US 11,908,124 B2
	Pavement nondestructive detection and identification method based on small samples
Hui Wang, Chongqing (CN); Zijie Lin, Chongqing (CN); and Wenruo Fan, Chongqing (CN)
Assigned to Chongqing University, Chongqing (CN)
Filed by Chongqing University, Chongqing (CN)
Filed on Jul. 3, 2023, as Appl. No. 18/346,458.
Claims priority of application No. 202210784688.1 (CN), filed on Jul. 5, 2022.
Prior Publication US 2024/0013368 A1, Jan. 11, 2024
Int. Cl. G06T 7/00 (2017.01); G06T 7/11 (2017.01); G06T 3/40 (2006.01); G06V 10/40 (2022.01)

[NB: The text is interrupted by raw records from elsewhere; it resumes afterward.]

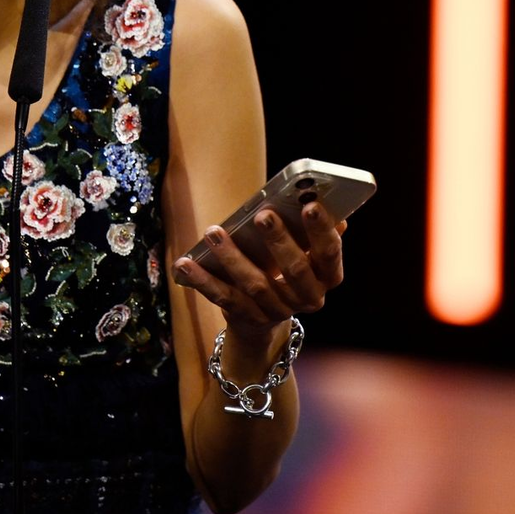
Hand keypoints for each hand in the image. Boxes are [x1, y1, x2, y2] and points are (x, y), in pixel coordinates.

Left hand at [174, 201, 347, 338]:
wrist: (263, 316)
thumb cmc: (284, 267)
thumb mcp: (300, 250)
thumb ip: (306, 229)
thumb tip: (316, 197)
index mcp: (326, 277)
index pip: (330, 253)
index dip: (322, 231)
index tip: (311, 205)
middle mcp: (308, 297)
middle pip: (296, 270)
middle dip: (279, 240)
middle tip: (264, 215)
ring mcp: (277, 310)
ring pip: (256, 284)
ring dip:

CPC G06T 7/0004 (2013.01) [G06T 3/4092 (2013.01); G06T 7/11 (2017.01); G06V 10/40 (2022.01); G06T 2207/20021 (2013.01); G06T 2207/30132 (2013.01)]

5 Claims

1. A pavement nondestructive and identification method based on small samples, comprising: constructing an original dataset, dividing the original dataset into several patch blocks, sampling the patch blocks, and obtaining samples of the patch blocks; inputting the samples of the patch blocks into a transformer model for feature extraction and target reconstruction, and obtaining a trained transformer model; detecting input pavement sample images based on the trained transformer model; inputting the patch blocks as an input sequence into the transformer model for training to lower resolution and reduce pixels of an image background; and performing feature extraction based on an encoder in the transformer model, comprising, firstly, obtaining the patch blocks by dividing the input equally, and then obtaining image tokens based on a method of linear projection, and adding a position embedding after the tokens are generated to solve position information lost; then, inputting labelled images into the encoder in the transformer for classification; only using class tokens in the classification; outputting different weight combinations in a process of the linear projection, wherein information obtained by the different weight combinations is multi-head information; and performing the feature extraction on the multi-head information based on a multi-head attention mechanism; the target reconstruction comprises: performing pixel-level reconstruction on masked images in the patch blocks based on an a masked autoencoder, dividing the images into patch blocks, randomly masking parts in the patch blocks, and then arranging unmasked patch blocks in sequence, and sending to a transformer encoder to obtain feature vectors; then, inserting masked patch blocks into the feature vectors according to positions in raw images, and then putting into decoder, wherein the decoder reconstructs pixel information to generate original pictures; wherein the masked patch blocks only comprise position information.